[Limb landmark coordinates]

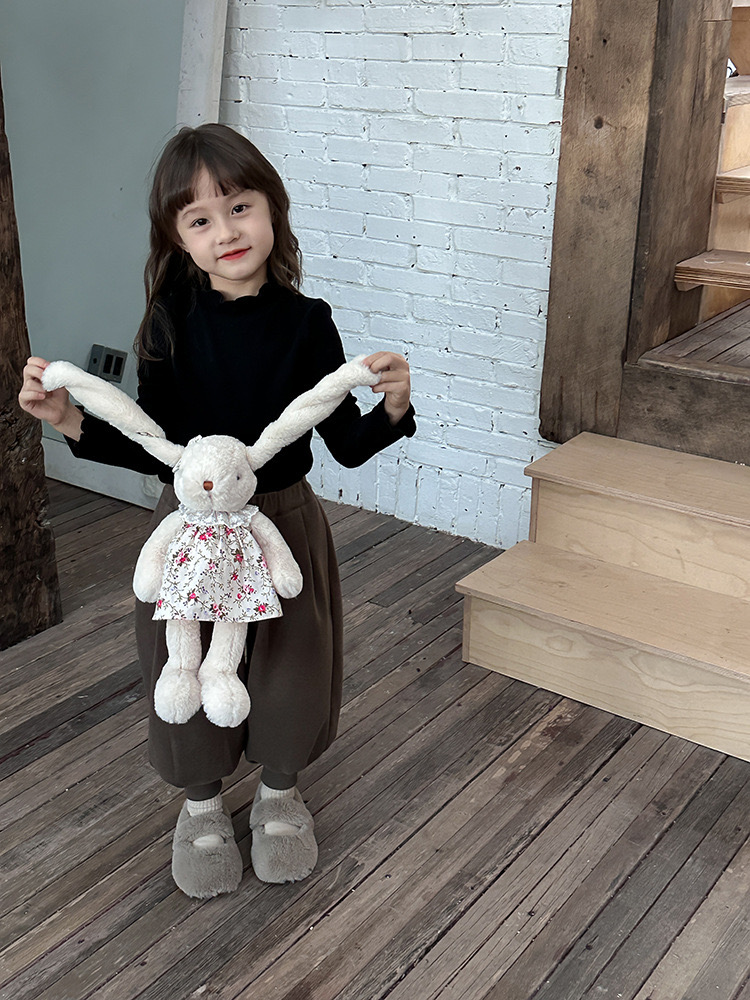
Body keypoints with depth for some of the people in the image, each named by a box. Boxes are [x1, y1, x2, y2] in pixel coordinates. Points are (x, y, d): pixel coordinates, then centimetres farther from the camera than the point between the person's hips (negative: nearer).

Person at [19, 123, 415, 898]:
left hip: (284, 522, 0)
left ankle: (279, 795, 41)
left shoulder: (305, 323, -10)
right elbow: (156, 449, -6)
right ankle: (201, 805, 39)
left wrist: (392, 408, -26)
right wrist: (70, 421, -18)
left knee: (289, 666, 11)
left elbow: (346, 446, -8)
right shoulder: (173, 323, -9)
==
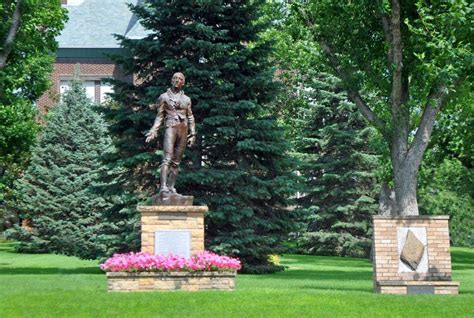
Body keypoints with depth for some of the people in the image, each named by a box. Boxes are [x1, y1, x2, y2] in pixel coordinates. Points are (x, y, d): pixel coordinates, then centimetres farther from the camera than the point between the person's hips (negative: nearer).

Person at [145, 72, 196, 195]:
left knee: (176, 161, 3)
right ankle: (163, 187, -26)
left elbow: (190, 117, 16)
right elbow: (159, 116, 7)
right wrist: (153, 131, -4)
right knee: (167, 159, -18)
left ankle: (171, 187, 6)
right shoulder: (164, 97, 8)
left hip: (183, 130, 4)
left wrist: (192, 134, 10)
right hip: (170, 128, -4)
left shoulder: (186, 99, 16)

EXERCISE INSTRUCTIONS =
Rewrite the lines from the one containing "left ankle: (279, 795, 41)" through the one containing "left elbow: (346, 446, -8)", inclusive, with "wrist" swapped for "hand" and nothing else changed. Give only those lines.

REPLY TO THE EXERCISE =
left ankle: (279, 795, 41)
left shoulder: (305, 323, -10)
right elbow: (156, 449, -6)
right ankle: (201, 805, 39)
left hand: (392, 408, -26)
right hand: (70, 421, -18)
left knee: (289, 666, 11)
left elbow: (346, 446, -8)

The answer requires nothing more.